袷の着物

着物には昔からのしきたりで季節によって着物の材質、仕立て方法を変えたりする更衣(ころもがえ)という習慣が残っています。現在では「衣替え」「衣更え」と書くこともあります。現在では制服を着る学生や社会人の方などが年に2回、6月1日から夏服に、10月1日から冬服に更衣をしますが着物の場合、袷(あわせ)、単衣(ひとえ)、うすものの年3回の節目があります。
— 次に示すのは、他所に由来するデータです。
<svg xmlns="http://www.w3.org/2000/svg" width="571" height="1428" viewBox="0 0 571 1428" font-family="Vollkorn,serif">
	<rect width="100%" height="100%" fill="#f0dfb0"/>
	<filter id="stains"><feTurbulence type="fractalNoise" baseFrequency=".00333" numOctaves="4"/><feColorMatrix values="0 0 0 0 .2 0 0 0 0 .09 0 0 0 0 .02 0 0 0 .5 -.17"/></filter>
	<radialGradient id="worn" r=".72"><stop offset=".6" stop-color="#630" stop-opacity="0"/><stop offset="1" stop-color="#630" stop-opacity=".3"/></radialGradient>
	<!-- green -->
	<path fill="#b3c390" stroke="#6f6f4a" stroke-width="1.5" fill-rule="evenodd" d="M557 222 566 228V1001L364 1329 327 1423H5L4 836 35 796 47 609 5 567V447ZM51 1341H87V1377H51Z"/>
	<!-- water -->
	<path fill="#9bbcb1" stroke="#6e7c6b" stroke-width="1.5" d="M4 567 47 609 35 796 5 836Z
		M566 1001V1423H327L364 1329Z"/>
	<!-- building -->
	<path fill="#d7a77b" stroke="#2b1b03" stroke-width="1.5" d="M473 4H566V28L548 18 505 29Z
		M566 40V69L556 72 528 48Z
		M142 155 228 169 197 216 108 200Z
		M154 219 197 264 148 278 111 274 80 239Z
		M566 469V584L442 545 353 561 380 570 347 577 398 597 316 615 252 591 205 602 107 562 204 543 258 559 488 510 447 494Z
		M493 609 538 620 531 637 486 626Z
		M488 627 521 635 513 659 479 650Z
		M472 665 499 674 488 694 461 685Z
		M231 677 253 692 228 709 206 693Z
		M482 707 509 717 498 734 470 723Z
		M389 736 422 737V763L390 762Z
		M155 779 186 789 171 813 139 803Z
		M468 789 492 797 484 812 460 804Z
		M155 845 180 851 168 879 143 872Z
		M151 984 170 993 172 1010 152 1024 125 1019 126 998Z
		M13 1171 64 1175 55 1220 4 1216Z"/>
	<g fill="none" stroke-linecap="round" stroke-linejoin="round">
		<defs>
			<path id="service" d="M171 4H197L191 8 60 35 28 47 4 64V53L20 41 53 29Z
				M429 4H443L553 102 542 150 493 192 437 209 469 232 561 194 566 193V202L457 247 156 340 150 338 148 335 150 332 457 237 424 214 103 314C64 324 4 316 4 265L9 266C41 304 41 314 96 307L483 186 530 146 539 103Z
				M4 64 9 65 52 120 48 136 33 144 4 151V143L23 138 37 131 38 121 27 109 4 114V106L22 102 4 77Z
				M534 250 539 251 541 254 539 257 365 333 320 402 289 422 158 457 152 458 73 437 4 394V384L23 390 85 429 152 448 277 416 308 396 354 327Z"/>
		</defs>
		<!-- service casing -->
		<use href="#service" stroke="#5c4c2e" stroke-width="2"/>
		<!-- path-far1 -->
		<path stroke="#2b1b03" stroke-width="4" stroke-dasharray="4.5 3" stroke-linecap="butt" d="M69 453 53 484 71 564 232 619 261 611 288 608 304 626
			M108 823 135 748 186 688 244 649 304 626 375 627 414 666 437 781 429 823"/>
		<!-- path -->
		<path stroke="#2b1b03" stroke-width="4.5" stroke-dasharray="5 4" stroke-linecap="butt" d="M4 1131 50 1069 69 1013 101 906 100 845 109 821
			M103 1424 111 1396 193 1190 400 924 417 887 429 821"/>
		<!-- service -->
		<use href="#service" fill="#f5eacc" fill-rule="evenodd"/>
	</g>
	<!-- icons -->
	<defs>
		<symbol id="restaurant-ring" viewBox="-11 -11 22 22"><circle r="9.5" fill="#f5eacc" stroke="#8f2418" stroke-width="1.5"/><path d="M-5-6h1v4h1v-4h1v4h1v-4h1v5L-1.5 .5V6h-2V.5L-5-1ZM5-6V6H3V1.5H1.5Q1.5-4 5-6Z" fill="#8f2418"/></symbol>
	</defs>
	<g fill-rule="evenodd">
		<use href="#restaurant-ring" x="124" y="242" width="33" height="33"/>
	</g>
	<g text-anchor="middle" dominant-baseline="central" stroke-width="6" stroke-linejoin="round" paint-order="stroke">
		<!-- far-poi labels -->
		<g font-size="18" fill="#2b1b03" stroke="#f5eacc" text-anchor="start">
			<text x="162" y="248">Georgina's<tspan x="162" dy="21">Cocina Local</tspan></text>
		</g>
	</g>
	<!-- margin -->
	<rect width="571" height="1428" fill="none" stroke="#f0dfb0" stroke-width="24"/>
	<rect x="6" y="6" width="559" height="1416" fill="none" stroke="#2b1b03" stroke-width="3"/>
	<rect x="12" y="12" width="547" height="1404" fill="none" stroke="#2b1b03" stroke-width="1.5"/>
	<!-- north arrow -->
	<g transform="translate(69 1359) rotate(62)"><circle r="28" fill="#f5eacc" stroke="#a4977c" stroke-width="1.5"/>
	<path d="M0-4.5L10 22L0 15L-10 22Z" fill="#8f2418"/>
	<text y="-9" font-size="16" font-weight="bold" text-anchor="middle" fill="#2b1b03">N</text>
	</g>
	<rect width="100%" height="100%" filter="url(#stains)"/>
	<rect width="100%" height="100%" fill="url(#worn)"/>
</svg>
袷の着物は、一般的に10月はじめから5月末まで着用されます。袷の着物は、表地に裏地を縫い合わせた仕立て方法で、裏地は着やすいようにすべりの良い羽二重などを用いて裏身頃、裏袖、裏衿、裏衽(うらおくみ)を胴裏(どううら)とよばれる生地で、また裾の部分には裾回しや八掛(はっかけ)とよばれる生地で仕立てられています。留袖や訪問着などは、表地と同じ共布で仕立てられています。
最近では、昔と違い結婚式などの決まった時間に着物を着用することやまた式典も室内で行われ、冷暖房が完備されていること、貸衣装の都合などさまざまな理由から夏場などでも袷の着物を着用する場合があります。